Hydrothermal-assisted solid-state reaction synthesis of high ionic conductivity Li1+xAlxTi2-x(PO4)3 ceramic solid electrolytes: The effect of Al3+ doping content

The importance of developing solid electrolytes for solid-state batteries attracts great interest in Na super ionic conductor (NASICON)-type LiTi2(PO4)(3) for its high ionic conductivity, excellent stability at high potential and great stability in atmosphere. In this study, Al3+-doped LiTi2(PO4)(3) materials with the formula of Li1+xAlxTi2-x(PO4)(3) (x = 0, 0.1, 0.2, 0.3, and 0.4) are successfully prepared by hydrothermal-assisted solid-state reaction (HA-SSR). The influence of Al3+ doping content on the crystal structure, morphology, ionic conductivity, as well as activation energy of Li1+xAlxTi2-x(PO4)(3) is investigated. Al3+-doped LiTi2(PO4)(3) powders with well-organized morphology and homogeneous size distribution are successfully achieved. The solid electrolytes prepared with Al3+ doping exhibit larger particle size and higher crystalline property than that of the sample without Al3+ doping.
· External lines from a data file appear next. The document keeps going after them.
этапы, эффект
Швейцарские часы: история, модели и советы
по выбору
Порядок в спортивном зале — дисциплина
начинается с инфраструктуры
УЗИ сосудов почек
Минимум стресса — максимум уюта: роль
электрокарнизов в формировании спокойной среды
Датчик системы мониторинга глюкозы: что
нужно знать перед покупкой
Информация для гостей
High ionic conductivity (4.63 x 10(-4) S cm(-1)) and low activation energy (0.28 eV) are obtained for the sample with optimum substitution level (x = 0.3, Li1.3Al0.3Ti1.7(PO4)(3)); while the bare LiTi2(PO4)(3) solid electrolyte delivers conductivity of 1.40 x 10(-5) S cm(-1) and activation energy of 0.38 eV. The significantly increased ionic conductivity and reduced activation energy indicate that Al3+ doping is a good strategy to enhance the performance of LiTi2(PO4)(3) solid electrolyte for solid-state batteries.